All along the California coast, the plant community known as coastal scrub comes alive this month with coyote brush flowers. So abundant is this durable plant that in many areas it completely dominates its habitat, shading out the understory and excluding other species. In fall, coyote brush becomes heavily laden with clusters of white flowers that buzz with ceaseless insect activity. The flowers lack the petal-like rays of their sunflower family namesake and resemble the buttonlike center of a daisy. Male and female flowers grow on separate plants. After blooming, female flowers transform into puffy sprays of white downy seeds that scatter widely with each gust of wind.

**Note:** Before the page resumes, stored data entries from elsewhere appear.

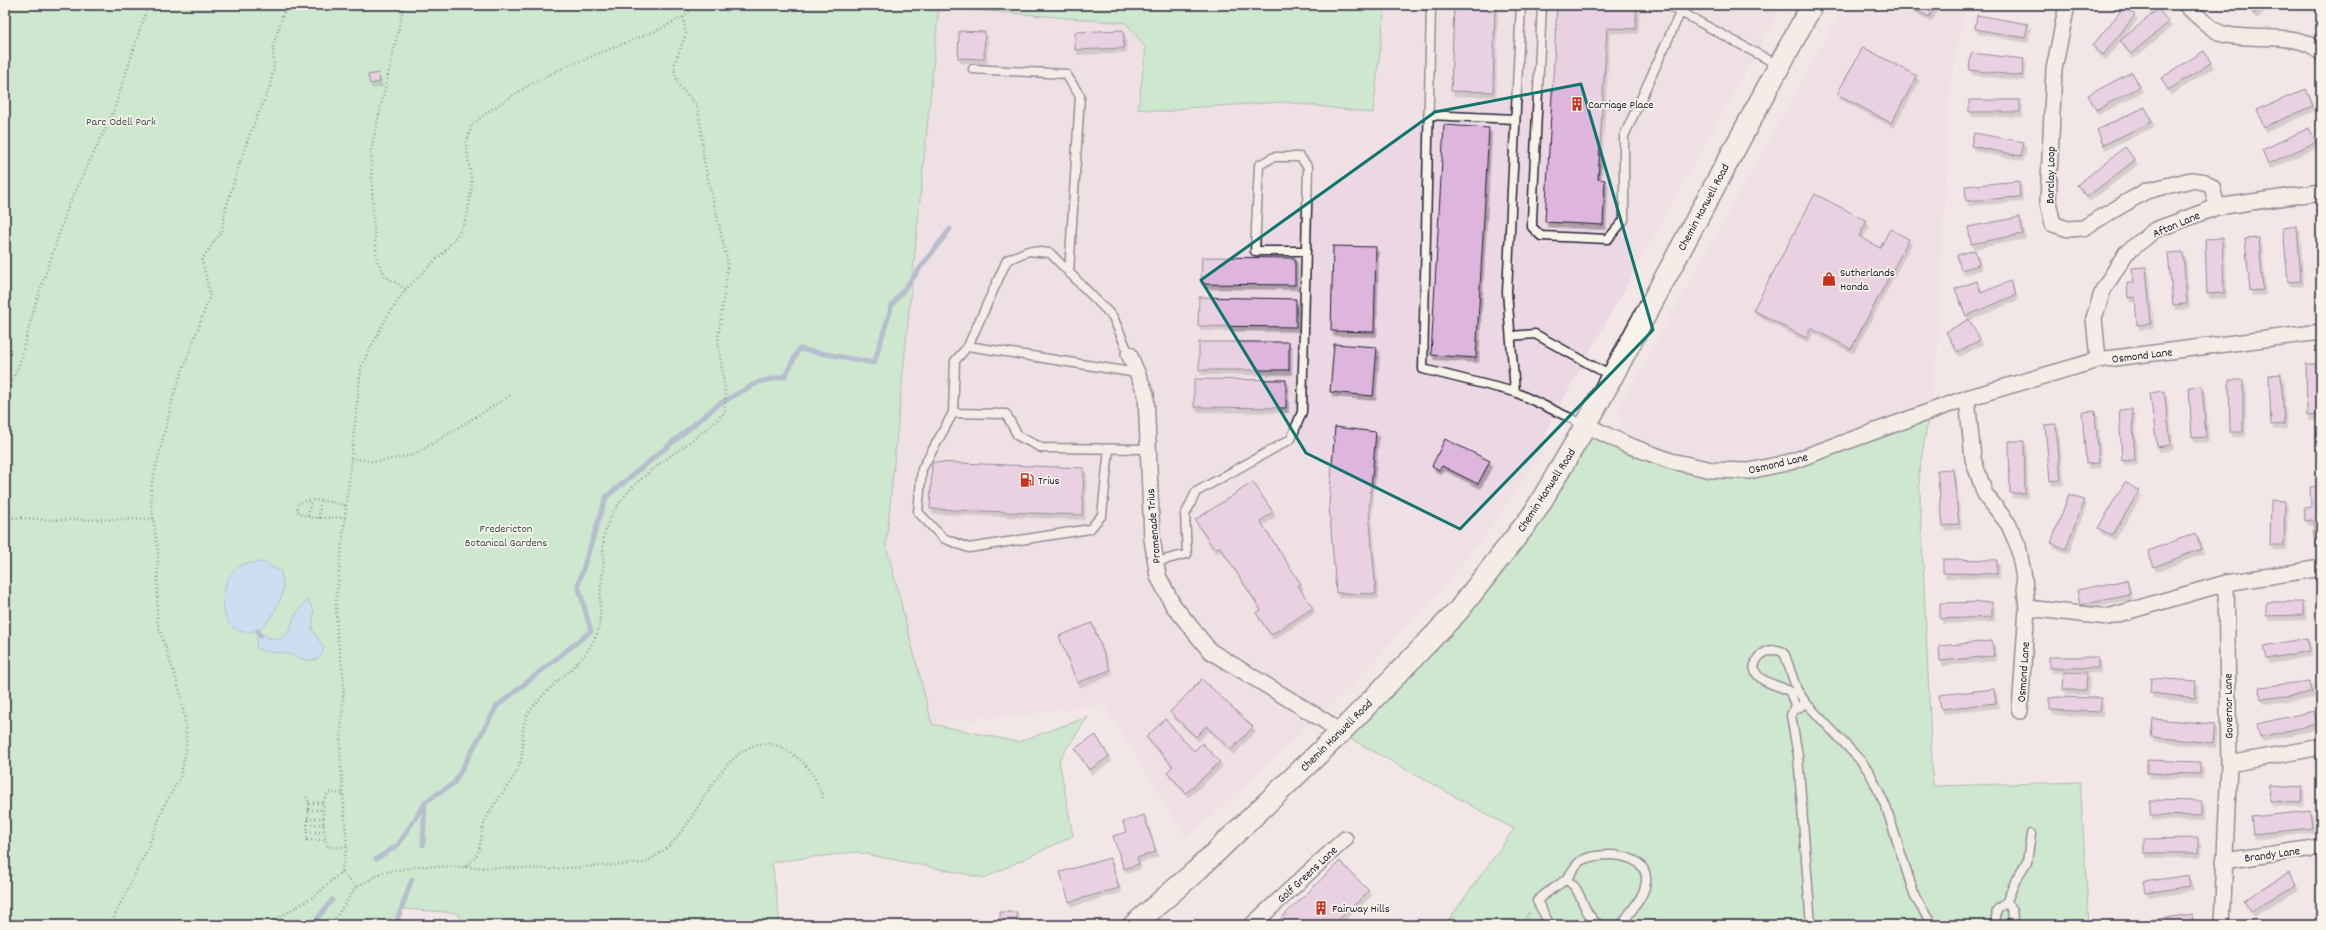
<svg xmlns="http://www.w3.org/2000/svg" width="2326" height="930" viewBox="0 0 2326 930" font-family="Dekko,sans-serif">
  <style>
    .built { fill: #ecd8e3 }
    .green { fill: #a3e7b3; stroke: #628477 }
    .water { fill: #a3d2ff; stroke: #6f8cb1 }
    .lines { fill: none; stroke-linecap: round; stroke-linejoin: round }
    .stream { stroke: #6f8cb1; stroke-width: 5 }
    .building { fill: #ddb5dd; stroke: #22223b; filter: url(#shadow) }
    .service-casing { stroke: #22223b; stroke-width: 11 }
    .minor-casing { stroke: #22223b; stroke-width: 18 }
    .secondary-casing { stroke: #22223b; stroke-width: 24 }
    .path { stroke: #22223b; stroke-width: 2.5; stroke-dasharray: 1 3; stroke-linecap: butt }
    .service { stroke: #f7f3e8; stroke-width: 8 }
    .minor { stroke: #f7f3e8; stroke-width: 15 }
    .secondary { stroke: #f7f3e8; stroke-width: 21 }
    .marked { fill: none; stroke: #0f766e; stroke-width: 3; stroke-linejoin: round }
    .labels { text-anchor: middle; stroke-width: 3.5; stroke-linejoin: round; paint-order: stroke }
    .poi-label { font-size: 12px; fill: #22223b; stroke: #f7f3e8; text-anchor: start }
    .park-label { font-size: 12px; fill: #425359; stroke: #f7f3e8 }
    .street-label { font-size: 12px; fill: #22223b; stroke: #f7f3e8 }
  </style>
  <defs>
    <filter id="shadow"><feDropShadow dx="2.5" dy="4.5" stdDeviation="0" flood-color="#0004"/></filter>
  </defs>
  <rect width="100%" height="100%" fill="#f2e7e6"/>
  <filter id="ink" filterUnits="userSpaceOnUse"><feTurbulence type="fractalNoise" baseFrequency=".025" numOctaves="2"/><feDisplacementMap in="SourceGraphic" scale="8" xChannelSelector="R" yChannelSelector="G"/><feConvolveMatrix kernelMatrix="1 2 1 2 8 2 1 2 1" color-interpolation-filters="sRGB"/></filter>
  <g filter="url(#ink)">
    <path class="built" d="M1385,5h398l-234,420 -9,32 -62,88 -42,50 -85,91 -164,153 -83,-133 -172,18 -46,-179 53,-538 187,16 20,25 -8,61 29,3 16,-4 102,-6 88,11z
      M1844,5h122l-15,77 -14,273 -8,58 -180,58 -124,-27 -7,-34z"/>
    <path class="green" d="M5,5h1380l-12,108 -88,-11 -102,6 -16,4 -29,-3 8,-61 -20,-25 -187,-16 -53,538 46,179 86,18 70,-25 -29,43 14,76 -89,42 -128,-26 -84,10 8,61 -3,2h-314l-5,-12 -56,-4 -18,16h-379z
      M1929,413l-10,61 14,312 147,-4 9,143h-644l69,-96 -174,-96 118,-122 128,-186 39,19 124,27z"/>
    <path class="water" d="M263,562l18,10c5,22 0,25 -9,43 -5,10 -12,16 -23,17 -35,2 -32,-59 -5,-68 6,-1 13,-1 19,-2z
      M307,600l7,10 -2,19 12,19c-6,23 -26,7 -40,5 -10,-1 -19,0 -28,-5l1,-11 6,-3 6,4 10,2 10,-9 6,-16z"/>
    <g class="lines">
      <path class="stream" d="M258,631l2,5
        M423,845l2,-43 29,-19 43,-77 94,-75 -13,-46 28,-88 113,-93 40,-22 26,-6 14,-27 75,14 18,-58 58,-76
        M376,859l22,-14 27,-42
        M312,925l20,-25
        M394,925l3,-4 15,-42"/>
    </g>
    <path class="building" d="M1454,5h41l-2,87 -42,-1z
      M1557,5h80l-2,24 -28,-1 -9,151 7,1 -2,45 -58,-3z
      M1907,5h29l-7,12z
      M2247,5h18l-11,9z
      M2124,7l11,8 -32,40 -11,-9z
      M2158,9l11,13 -38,32 -11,-13z
      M1977,15l51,9 -3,14 -50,-9z
      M1123,30l1,18 -49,2v-18z
      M959,31l26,1 -1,27 -26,-1z
      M1863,47l54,29 -26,47 -54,-29z
      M2204,51l7,12 -43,27 -7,-12z
      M1971,53l53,6 -2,17 -53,-6z
      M2132,72l8,15 -44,23 -8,-15z
      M378,73l2,9 -10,2 -2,-9z
      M2306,89l7,17 -49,21 -7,-17z
      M1969,100h51v12h-51z
      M2145,107l7,15 -49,23 -6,-15z
      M1444,125l45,3 -13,230 -45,-3z
      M2309,128l7,14 -48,22 -6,-14z
      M1974,133l50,9 -3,14 -50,-10z
      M2125,147l10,13 -48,37 -10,-12z
      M2019,181l1,16 -54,4 -1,-15z
      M1815,194l52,27 -8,15 21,12 10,-19 19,10 -58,110 -40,-21 -5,10 -53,-28z
      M2020,217l3,17 -52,10 -3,-17z
      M2297,226l4,55 -13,1 -5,-54z
      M2222,238l2,55 -17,1 -2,-55z
      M2259,238l4,52 -13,1 -5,-52z
      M1333,246l43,1 -2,85 -43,-1z
      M1975,250l4,15 -18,5 -4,-15z
      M2183,252l4,52 -14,1 -5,-52z
      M1202,257l93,1v27l-94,-1z
      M2146,267l5,57 -14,1 -2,-28 -7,1 -1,-15h7l-2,-15z
      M1977,281l4,12 29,-12 6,14 -50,21 -11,-27z
      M1199,297l97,2v28l-98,-1z
      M1969,319l11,21 -23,12 -11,-20z
      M1199,342h90v28h-90z
      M1334,344l43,3 -4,49 -43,-4z
      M2306,364h13l1,51 -13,1z
      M2281,374l3,50 -13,1 -2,-50z
      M1194,379l92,1v28l-92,-1z
      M2229,380h14v52h-13z
      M2202,386l4,51 -14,1 -3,-51z
      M2164,391l7,54 -14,2 -7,-54z
      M2132,409l3,51 -13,1 -3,-51z
      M2095,411l4,52 -13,1 -4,-52z
      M2056,424l5,56 -11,1 -5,-56z
      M1335,427l41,5 -7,79 7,83 -40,-1 -7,-89z
      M1445,439l45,22 -12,23 -36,-18 -3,4 -7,-4z
      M2009,441h15l1,52h-15z
      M932,462l152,6 -2,47 -152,-6z
      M1953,469l6,55 -16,2 -6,-56z
      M1253,482l20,30 -13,9 41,63 -3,2 15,22 -42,27 -15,-22 5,-3 -41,-63 -7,1 -18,-28z
      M2125,482l14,9 -27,45 -14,-8z
      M2321,486v52h-7l-1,-18 -8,1 -1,-13 7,-1 -1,-20z
      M2069,494l15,6 -18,49 -15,-6z
      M2271,500l14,1 -1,44h-14z
      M2196,533l5,16 -47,18 -6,-16z
      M1943,559l54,1v14l-54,-1z
      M2127,580l3,15 -50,10 -3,-15z
      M1992,602v15l-52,2v-16z
      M2266,602h37v13l-37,1z
      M1092,623l18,47 -33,13 -18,-47z
      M2307,638l3,13 -43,8 -3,-13z
      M1992,641l2,15 -54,5 -1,-15z
      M2049,657h49v11h-49z
      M2064,672l23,1 -1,17h-23z
      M2151,678l45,3 -1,17 -45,-5z
      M1202,679l51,48 -22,23 -25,-24 -10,11 -26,-25z
      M2310,681l2,12 -51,6 -1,-12z
      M1994,689l2,14 -55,6 -2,-14z
      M2050,697l51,1 -1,14 -50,-2z
      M2314,711l3,13 -57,13 -3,-13z
      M1165,719l29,32 8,-8 18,19 -34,31 -19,-21 6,-6 -27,-29z
      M2153,719l62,5 -2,19 -62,-6z
      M1096,735l13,22 -20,13 -14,-22z
      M2147,760l53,2v12l-53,-1z
      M2270,785l32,2 -1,15 -32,-1z
      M2150,800l52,1v15l-52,-1z
      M2310,811l2,17 -59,6 -2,-17z
      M1144,815l12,37 -19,6 2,6 -15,5 -11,-33 13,-4 -3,-10z
      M2198,838v15h-54v-14z
      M1110,858l9,30 -50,14 -9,-30z
      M1340,861l29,30 -36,34h-59z
      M2289,873l7,12 -45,27 -8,-12z
      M2189,875l2,11 -45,7 -2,-11z
      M1000,912h17v13h-17z
      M2192,914l1,11h-48l-1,-4z"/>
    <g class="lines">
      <defs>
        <path id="service" d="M1431,5l-8,364 92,23
          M1521,5l-14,287 8,100 70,33
          M1542,5l-10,215v7l9,9 67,3 16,-19v-84l56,-123
          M1668,5l110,60
          M973,69l93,5 14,22 -11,177
          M1428,115l87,4
          M1511,336l24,-2 76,42
          M968,346l169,27
          M1129,354l-16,-37 -63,-64 -22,-2 -21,9 -39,86 -13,15 -2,52 53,1 12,22 24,12 106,1
          M953,413l-31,56 -4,43 25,26 26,10 121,-19 12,-14 7,-66
          M1156,562l31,-8 -2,-39 11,-23 95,-53 11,-27 6,-245 -8,-10h-26l-15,8 -4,86h51
          M1806,703l-13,8 -2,4 7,41 13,169
          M1793,711l2,-6 -5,-13c-8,-6 -20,-7 -28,-13 -19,-13 2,-34 19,-28l4,4 12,35 9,13 55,58 9,12 16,34 29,90 17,28
          M1565,880c18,6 15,32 34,45
          M2007,901l5,10 2,14
          M1550,925l-13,-24c10,-10 20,-14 29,-22 6,-6 9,-15 16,-19 19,-9 67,-8 64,22 -2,17 -17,29 -24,43
          M1995,925l2,-15 10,-9 9,-22 11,-17 4,-28"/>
        <path id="minor" d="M2067,5l-13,64 -6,133 5,22 15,5 15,-1 63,-37 45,-11 14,2 7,5 5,20
          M2186,5c8,8 27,26 37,29 29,8 78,-4 98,19
          M1129,354l17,40 6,145 6,37 15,29 37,46 115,70 15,12
          M2098,360l-4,-42 9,-28 23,-37 29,-23 62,-23 104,-15
          M1967,398l6,61 12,35 24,31 9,21 6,32 3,30 -7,103
          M1586,425l39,19 46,17 41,9 37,1 41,-9 177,-64 131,-38 223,-28
          M2027,608l81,9 118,-34 95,-15
          M2229,764l92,-17
          M2224,861l97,-14
          M1252,925l93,-86
          M2222,925l7,-161 -3,-181"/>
        <path id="secondary" d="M1134,925l62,-54 144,-138 118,-122 75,-96 53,-90 226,-420"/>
      </defs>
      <use href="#service" class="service-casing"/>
      <use href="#minor" class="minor-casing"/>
      <use href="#secondary" class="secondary-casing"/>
      <path class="path" d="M404,5l-33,145 2,67 4,43 8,16 21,13
        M5,398l14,-33 15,-57 36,-106 43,-89 35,-108
        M351,458l25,4 38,-7 97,-60
        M308,516l3,-15
        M5,517l48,3 101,-1
        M319,518l1,-16
        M345,518c-15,-2 -36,4 -48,-7v-6c11,-9 37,-3 49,1
        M342,794l-13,-2c-10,7 -6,44 -1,55h19
        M309,803h14
        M308,810h15
        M307,819l17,-1
        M307,825l17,-1
        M307,832h16
        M307,840h18
        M306,845l3,-42 -3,-6
        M465,867c21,-14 12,-29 21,-48 9,-20 27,-35 34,-56 5,-15 0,-31 6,-45 2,-6 8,-12 12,-17 20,-23 50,-41 60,-70 3,-11 2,-22 2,-33 0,-10 2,-18 3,-27 2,-20 -3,-31 6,-50 23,-50 80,-71 116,-109v-22l-7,-50 10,-77 -24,-101 -3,-35 -4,-22 -19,-20 -4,-15 1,-8 11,-28 -3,-17
        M341,872l15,15
        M1522,924l7,-11
        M110,925l37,-75 18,-46 15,-27 6,-26v-24l-6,-36 -23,-69 1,-71 -7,-48v-16l23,-93 36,-98 -8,-37 20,-28 3,-19 12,-41 13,-38 20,-46 4,-21 -1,-20 13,-41
        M267,925l49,-30 25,-23 6,-25 -7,-96 4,-69 -7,-49 -1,-32 25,-234 24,-47 21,-31 38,-37 16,-21 7,-15 5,-32 -6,-40 6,-19 17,-14 37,-24 34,-18 98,-39 25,-13 14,-12
        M331,925l25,-38 26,-14 37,-7 134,3 91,-6c15,-8 27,-17 37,-31 25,-31 56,-113 107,-81 22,15 26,23 35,47"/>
      <use href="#service" class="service"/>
      <use href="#minor" class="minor"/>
      <use href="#secondary" class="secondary"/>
    </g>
  </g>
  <path d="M0 0H2326V930H0ZM1581,84l72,246 -193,199 -154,-76 -105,-173 234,-168z" fill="#f2e7e6" fill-opacity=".55" fill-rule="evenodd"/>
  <path class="marked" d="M1581,84l72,246 -193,199 -154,-76 -105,-173 234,-168z"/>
  <defs>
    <symbol id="building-bare" viewBox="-9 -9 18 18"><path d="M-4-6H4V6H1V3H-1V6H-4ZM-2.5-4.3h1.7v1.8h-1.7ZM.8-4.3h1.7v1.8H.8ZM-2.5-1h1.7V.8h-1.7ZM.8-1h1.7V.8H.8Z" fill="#c8321e" stroke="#f7f3e8" stroke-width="2.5" paint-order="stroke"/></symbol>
    <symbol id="shop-bare" viewBox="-9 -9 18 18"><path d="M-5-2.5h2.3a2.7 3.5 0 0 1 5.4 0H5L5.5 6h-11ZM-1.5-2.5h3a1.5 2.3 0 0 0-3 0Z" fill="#c8321e" stroke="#f7f3e8" stroke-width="2.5" paint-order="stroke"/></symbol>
    <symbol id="fuel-bare" viewBox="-9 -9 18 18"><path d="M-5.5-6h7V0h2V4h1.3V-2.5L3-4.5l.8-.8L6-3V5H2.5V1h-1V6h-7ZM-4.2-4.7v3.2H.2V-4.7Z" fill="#c8321e" stroke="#f7f3e8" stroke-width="2.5" paint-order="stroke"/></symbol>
  </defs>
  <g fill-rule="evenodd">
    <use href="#building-bare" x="1567" y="94" width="20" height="20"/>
    <use href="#shop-bare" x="1819" y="269" width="20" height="20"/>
    <use href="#fuel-bare" x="1017" y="470" width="20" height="20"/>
    <use href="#building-bare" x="1311" y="898" width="20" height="20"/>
  </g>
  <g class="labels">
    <g class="poi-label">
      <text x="1588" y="108">Carriage Place</text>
      <text x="1840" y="276">Sutherlands<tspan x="1840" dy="14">Honda</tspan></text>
      <text x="1038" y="484">Trius</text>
      <text x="1332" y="912">Fairway Hills</text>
    </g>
    <g class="park-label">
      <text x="121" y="125">Parc Odell Park</text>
      <text x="506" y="532">Fredericton<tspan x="506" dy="14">Botanical Gardens</tspan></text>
    </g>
    <g class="street-label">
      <text transform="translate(2050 175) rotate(-89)" y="4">Barclay Loop</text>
      <text transform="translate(1703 207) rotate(-62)" y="4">Chemin Hanwell Road</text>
      <text transform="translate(2176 224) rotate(-23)" y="4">Afton Lane</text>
      <text transform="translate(2142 355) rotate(-7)" y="4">Osmond Lane</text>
      <text transform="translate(1778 463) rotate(-13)" y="4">Osmond Lane</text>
      <text transform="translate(1546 490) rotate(-57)" y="4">Chemin Hanwell Road</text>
      <text transform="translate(1153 526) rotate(-95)" y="4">Promenade Trius</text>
      <text transform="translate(2023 672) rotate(-86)" y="4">Osmond Lane</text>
      <text transform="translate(2228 706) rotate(-91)" y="4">Governor Lane</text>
      <text transform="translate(1336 735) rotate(-45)" y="4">Chemin Hanwell Road</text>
      <text transform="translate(2272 854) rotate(-8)" y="4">Brandy Lane</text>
      <text transform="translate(1307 874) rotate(-43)" y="4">Golf Greens Lane</text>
    </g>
  </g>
  <rect width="2326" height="930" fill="none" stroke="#f7f3e8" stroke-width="20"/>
  <rect x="10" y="10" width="2306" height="910" fill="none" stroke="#22223b" stroke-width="1.5" filter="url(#ink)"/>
</svg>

One of the biggest turkey vulture migrations north of Mexico was discovered less than ten years ago in the Kern River Valley east of Bakersfield. Observers now regularly document close to 30,000 vultures, with daily counts reaching as high as 4,500. Celebrate this scavenger at the Kern Valley Vulture Festival, Sept. 26-29 (www.valleywild.org/tvfest.htm) or sign on as a volunteer vulture observer (sanddragon@acninc.net).

The Flying Velvet Ant

Clad in girdles of flaming orange fuzz, female velvet ants are out in search of sweet flower nectar throughout dry central and southern California. These colorful creatures are really wasps, not ants. The conspicuous appearance of females warns of their formidable defenses. An extremely tough exoskeleton, together with the ability to sting rapidly and repeatedly, protects them from all manner of predators. Males lack a sting and look drab. But they do have wings—and employ them to pillage and plunder. Flying all summer long on the lookout for earthbound mates, a male lucky enough to find one will sweep her off her feet, copulate with her in midair, and then drop her, pregnant, back to Earth. The female will then seek out the nest of another wasp, bee, or beetle and lay her eggs by the host’s own larvae. Grown strong on a supply of larva flesh, young velvet ants emerge in spring to start the cycle over again.